Eigentlich herrschen goldene Zeiten für dunkle Rockmusik: Eine Band wie Unheilig eilt von Erfolg zu Erfolg – die Diskussionen um die zunehmenden Schlagertendenzen beim Graf einmal beiseite gelassen – und Ausstellungen wie die Schau "Schwarze Romantik. Von Goya bis Max Ernst" in Frankfurt ziehen Besuchermassen an. Vor diesem Hintergrund müssten Shy Guy At The Show (SGATS) eigentlich in ausverkauften Hallen spielen – und nicht wie vergangenen Samstag in der Rheinschänke in Leimersheim.
Andererseits: wer sich fast zwei Jahre in der
Versenkung verkrochen hat, muss sich wohl ersteinmal hinten, beziehungsweise
ganz unten, anstellen. Von daher können sich die „scheuen Jungs“ wohl glücklich
Schätzen, dass sie zumindest bei den treuesten ihrer treuen Fans noch
unvergessen sind und gut hundert von ihnen den historischen Ort des allerersten
SGATS-Auftrittes an den Rand der Kapazitätsgrenze brachten.
Doch kommen wir zum Wesentlichen: Die Band hat
während der Zeit der Bühnenabstinenz nichts
verlernt, sie präsentiert sich im Gegenteil spielstark und
wandlungsfähig wie nie zuvor. Sänger Sebastian Emling wandelt wie eh und je
trittsicher auf dem Grad zwischen gefühlsseligem Schmerzensmann und manischer
Rampensau mit Jim Jones- Qualitäten.
Während der Baumgroße Frontmann stimmlich auf
einen grufttiefen Bariton festgelegt ist, geben sich seine Hinterleute nahezu
schizophren flexibel. Bedrohlich stampfende Heimsuchungshymnen („Ghosts“)
wechseln mit Düster-Blues (“Death is the Mother of Beauty”) à la Mark Lanegan,
Dark-Disco-Smashern („Skin“), bei denen die ganze Rheinschänke im
Drei-Schritte-Tanz schwoft, und harrschen Rockern („Death Valley“), wie sie The
Cult zu „Ritual“-Zeiten auch nicht besser hinbekommen hätten.
Den Ur-Hit „Close“ müssten die Indie-Club-DJs
ob seiner einnehmenden Rhythmik und den vor Sattheit schon fädenziehenden
Keyboards eigentlich rauf und runter spielen. Dann wiederum zelebrieren SGATS
wie beim balladesken (und brandneuen) „76 Degrees“ erhabene
Sonnenaufgangsrefrains, die sich glitzernd im Wellenspiel Jonas Schiras Piano
brechen.

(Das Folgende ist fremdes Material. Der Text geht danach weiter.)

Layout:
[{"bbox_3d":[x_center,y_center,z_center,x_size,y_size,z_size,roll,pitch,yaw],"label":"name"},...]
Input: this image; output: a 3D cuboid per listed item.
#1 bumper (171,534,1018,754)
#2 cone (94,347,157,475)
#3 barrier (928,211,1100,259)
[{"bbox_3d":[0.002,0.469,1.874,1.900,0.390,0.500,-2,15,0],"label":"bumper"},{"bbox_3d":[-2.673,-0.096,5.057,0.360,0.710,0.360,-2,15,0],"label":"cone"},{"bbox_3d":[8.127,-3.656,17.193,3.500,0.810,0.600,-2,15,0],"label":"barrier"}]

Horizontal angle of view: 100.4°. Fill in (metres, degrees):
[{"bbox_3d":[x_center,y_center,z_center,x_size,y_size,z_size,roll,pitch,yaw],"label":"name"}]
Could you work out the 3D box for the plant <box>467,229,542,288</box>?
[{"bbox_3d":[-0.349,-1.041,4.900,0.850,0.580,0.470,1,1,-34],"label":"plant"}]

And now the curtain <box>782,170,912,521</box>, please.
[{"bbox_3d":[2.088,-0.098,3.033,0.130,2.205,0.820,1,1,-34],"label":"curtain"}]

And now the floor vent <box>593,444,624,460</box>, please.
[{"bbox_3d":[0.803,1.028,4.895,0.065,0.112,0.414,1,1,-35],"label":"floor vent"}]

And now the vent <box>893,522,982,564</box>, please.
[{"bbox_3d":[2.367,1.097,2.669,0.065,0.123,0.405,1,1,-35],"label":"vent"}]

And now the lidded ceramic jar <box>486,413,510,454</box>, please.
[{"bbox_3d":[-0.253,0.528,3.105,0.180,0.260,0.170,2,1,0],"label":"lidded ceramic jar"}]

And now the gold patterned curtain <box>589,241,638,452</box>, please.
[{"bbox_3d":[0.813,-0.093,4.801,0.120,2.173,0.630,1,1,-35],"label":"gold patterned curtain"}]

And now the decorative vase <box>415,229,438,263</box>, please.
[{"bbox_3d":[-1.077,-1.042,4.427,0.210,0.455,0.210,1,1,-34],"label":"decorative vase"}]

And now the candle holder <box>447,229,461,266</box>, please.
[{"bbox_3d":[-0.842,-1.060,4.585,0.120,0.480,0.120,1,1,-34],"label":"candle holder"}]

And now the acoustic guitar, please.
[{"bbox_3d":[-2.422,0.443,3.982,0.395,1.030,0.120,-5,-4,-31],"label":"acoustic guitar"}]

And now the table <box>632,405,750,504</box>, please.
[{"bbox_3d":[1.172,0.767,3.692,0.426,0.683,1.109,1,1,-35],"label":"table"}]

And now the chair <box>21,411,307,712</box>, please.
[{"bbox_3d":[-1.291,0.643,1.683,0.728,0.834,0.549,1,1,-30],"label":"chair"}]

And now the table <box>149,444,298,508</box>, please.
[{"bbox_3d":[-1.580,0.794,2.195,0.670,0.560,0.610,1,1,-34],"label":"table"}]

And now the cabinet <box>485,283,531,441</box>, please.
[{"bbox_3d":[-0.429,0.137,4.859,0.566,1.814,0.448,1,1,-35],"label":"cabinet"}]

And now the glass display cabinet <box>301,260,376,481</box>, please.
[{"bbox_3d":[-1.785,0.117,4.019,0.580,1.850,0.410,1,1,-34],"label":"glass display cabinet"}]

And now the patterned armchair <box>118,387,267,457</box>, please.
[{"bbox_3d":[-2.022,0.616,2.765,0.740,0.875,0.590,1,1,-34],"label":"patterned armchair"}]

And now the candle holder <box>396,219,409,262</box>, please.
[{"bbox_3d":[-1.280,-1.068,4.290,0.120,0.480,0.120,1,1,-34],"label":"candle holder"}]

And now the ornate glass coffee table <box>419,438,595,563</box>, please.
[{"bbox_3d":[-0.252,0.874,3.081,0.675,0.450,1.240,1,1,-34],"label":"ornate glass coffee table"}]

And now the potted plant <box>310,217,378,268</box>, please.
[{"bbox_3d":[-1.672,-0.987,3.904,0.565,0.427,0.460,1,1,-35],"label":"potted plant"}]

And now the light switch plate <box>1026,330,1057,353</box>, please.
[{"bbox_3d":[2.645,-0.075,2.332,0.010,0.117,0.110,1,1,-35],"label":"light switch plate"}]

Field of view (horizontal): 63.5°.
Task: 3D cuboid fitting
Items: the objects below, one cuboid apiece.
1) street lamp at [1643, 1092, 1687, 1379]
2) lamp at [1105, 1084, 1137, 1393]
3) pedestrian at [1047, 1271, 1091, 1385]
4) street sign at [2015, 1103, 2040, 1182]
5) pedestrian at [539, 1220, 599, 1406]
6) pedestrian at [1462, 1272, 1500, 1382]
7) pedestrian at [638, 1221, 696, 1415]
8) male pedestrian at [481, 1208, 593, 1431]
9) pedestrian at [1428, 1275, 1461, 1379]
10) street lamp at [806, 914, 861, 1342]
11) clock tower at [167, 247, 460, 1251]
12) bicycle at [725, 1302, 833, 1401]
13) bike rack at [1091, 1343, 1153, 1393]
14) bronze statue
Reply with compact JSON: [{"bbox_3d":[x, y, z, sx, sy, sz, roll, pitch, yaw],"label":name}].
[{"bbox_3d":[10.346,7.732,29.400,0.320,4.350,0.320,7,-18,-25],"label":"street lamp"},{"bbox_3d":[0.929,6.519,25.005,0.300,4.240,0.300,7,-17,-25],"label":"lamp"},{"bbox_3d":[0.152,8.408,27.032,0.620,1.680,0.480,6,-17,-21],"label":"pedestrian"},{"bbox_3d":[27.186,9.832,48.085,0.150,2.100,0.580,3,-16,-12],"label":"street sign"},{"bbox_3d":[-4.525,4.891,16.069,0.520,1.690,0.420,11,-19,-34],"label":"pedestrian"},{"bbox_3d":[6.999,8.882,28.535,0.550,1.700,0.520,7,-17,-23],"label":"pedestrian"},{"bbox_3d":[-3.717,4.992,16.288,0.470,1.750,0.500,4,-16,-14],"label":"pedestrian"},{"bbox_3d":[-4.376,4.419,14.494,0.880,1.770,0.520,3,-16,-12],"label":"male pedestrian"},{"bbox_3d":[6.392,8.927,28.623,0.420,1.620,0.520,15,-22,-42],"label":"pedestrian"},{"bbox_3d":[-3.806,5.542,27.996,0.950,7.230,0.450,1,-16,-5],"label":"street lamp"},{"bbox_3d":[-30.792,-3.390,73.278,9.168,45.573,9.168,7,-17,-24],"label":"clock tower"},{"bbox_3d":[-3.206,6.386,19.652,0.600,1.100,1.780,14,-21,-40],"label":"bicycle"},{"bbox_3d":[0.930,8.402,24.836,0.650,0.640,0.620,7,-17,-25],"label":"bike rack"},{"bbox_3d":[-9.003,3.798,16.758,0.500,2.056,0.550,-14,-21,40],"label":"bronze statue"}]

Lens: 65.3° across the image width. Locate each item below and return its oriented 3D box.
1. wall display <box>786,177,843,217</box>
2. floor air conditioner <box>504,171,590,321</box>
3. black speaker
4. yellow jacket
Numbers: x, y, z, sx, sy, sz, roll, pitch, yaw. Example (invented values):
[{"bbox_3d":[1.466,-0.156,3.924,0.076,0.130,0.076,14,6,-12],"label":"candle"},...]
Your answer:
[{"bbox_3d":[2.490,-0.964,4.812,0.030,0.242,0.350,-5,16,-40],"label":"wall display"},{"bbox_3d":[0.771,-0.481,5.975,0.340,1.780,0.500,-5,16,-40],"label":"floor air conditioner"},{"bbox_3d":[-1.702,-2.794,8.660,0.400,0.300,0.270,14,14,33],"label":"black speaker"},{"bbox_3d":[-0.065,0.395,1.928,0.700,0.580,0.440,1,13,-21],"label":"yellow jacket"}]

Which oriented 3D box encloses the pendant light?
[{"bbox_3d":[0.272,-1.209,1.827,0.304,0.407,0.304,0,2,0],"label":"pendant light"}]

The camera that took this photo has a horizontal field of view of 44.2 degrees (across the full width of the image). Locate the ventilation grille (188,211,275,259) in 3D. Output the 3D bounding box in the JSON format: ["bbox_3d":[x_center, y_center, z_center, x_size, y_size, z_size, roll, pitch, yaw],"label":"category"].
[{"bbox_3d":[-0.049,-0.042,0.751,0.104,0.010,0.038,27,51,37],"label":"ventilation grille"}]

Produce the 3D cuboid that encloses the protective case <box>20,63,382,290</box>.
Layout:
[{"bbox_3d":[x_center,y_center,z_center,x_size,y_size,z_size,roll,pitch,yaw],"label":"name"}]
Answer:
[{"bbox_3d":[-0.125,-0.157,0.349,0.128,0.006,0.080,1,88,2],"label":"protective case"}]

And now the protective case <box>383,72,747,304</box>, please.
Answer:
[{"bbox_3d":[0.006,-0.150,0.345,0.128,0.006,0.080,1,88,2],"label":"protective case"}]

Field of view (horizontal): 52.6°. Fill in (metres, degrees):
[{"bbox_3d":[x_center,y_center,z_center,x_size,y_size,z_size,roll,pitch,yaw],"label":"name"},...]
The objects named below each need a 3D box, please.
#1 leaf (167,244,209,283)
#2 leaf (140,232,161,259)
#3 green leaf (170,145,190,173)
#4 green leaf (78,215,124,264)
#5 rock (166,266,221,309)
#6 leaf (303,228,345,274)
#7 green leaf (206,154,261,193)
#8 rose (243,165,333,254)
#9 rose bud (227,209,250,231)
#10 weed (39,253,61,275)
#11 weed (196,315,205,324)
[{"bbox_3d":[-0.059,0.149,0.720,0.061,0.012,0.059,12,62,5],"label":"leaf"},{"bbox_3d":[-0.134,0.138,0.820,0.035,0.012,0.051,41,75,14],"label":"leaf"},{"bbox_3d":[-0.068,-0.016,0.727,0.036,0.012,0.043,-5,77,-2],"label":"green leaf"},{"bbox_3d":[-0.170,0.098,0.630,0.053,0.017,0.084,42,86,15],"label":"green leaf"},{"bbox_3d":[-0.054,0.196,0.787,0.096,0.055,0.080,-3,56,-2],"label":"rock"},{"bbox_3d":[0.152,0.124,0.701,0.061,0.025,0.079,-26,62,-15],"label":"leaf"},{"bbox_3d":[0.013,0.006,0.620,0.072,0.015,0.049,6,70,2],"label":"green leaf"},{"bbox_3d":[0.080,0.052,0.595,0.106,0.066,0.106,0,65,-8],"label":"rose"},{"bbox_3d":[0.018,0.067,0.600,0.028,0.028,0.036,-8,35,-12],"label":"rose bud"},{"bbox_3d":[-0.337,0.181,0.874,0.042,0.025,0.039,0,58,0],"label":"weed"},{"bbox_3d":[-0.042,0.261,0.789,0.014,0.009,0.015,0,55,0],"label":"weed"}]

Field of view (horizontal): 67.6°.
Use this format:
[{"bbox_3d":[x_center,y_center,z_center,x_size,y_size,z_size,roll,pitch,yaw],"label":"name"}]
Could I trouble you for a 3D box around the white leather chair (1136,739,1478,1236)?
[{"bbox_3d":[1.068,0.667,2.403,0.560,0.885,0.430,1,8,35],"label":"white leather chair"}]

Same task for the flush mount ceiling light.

Nur um im Anschluss bei einem angedeuteten Doors-Zitat wie
„Solidarity“ mit einem Gedicht von Lord Byron auf den Lippen und Patschuli-Duft
in der Nase im schmatzenden Post-Rock-Sumpf zu versinken.
Ergänzt wird das Programm durch ein paar
geschmackssicher ausgewählte Covers wie „Wolf Like Me“ der Indie-Avantgardisten
TV On The Radio , „Tainted Love“ von Soft Cell oder „Love Is A Shield“ von
Camouflage.
Kurz, die Band ist gereift. Die aktuellen
Songs erscheinen kompakter als noch auf dem letzten Langspieler, dem auf auf
Goethes Prometheus basierenden Konzeptalbum „The Birth Of Doubt“. Sie
überschreiten gar die Grenze zum Pop, was vom fürs Frühjahr angekündigten neuen
Album einiges erwarten lässt. Am Ende des über zweieinhalbstündigen Konzerts
sind die Scheiben beschlagen – von innen und außen. Hoffentlich sieht man von
dieser famosen Band in Zukunft wieder mehr.